In Nenette and Boni, Claire Denis captured the intimacy in a complicated but very close family. It takes some time to work out how the characters in 35 rhums relate to each other and even more time to figure out how they are related in the strict biological sense, but maybe the latter doesn't even matter so much. 35 rhums is intimately and profoundly about characters caring about each other - Alex Descas' Lionel trying to take care of his colleague who's just retired and no longer knows what to do with his life, what to do when he isn't driving a Paris metro train - his daughter, Joséphine (Mati Diop), trying to take care of her dad, his ex-girlfriend (or girlfriend, or friend) Gabrielle trying to work her way back into their life, and the lodger in the top floor of the banlieue tower, played by Claire Denis regular Grégroire Colin, only fits into their configuration awkwardly, he comes and goes, constantly tries to draw Jo into his life while Jo attempts to hold on to him in some way, to figure out how to include him. "We have everything here, why go looking somewhere else?" says Lionel, when somewhere else becomes an option for his daughter, and it's this back-and-forth, the struggle between keeping her around because he needs her and letting her go because he knwos he will need to set her free eventually, which makes this film so interesting.

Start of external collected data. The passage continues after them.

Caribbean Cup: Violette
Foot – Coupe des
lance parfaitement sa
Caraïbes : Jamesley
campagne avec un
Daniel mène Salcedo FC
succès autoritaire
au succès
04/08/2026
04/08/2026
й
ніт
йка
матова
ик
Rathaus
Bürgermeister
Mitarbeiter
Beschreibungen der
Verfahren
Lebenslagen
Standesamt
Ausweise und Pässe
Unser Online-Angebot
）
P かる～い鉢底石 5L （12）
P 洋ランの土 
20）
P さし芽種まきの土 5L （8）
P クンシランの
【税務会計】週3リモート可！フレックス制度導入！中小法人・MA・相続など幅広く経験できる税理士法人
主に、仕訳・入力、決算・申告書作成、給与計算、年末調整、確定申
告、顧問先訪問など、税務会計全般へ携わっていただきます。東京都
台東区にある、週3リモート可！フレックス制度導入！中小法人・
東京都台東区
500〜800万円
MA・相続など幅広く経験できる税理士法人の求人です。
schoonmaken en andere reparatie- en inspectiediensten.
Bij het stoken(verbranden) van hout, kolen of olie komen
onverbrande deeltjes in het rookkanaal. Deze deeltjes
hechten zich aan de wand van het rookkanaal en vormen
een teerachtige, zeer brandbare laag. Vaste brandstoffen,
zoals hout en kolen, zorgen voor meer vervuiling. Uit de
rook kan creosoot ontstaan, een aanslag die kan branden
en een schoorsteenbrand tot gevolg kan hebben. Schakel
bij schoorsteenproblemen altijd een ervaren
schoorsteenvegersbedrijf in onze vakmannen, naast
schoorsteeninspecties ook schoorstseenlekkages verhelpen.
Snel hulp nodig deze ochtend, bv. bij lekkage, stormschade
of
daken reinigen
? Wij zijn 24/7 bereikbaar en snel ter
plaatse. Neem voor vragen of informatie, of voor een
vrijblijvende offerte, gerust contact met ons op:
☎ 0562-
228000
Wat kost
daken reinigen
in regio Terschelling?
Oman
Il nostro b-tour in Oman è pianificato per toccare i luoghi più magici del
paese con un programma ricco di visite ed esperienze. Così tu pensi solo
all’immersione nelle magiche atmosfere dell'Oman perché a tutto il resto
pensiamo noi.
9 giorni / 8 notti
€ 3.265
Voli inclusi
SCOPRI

At its core, 35 rhums is just a selection of intimate scenes of the family life of a very complicated family (a failed attempt to attend a concert that ends in a slowly evolving tragedy in a pub, a family visit in Germany that features a strange conversation about a lack of closeness), but somehow, this film manages to be just as compelling as Claire Denis' other more dramatic films. The acting is fantastic, Agnès Godard's cinematography as gorgeous as always, the Tindersticks provide the soundtrack, as always. Watching a film by Claire Denis feels like coming home from outside, the kind of feeling you have when it's been raining and the very moment you take off your soaked jacket, you feel completely safe and sound. 


2008, directed by Claire Denis, starring Alex Descas, Mati Diop, Nicole Dogue, Grégoire Colin, Julieth Mars Toussaint, Jean-Christophe Folly, Ingrid Caven, Melanie Petzold.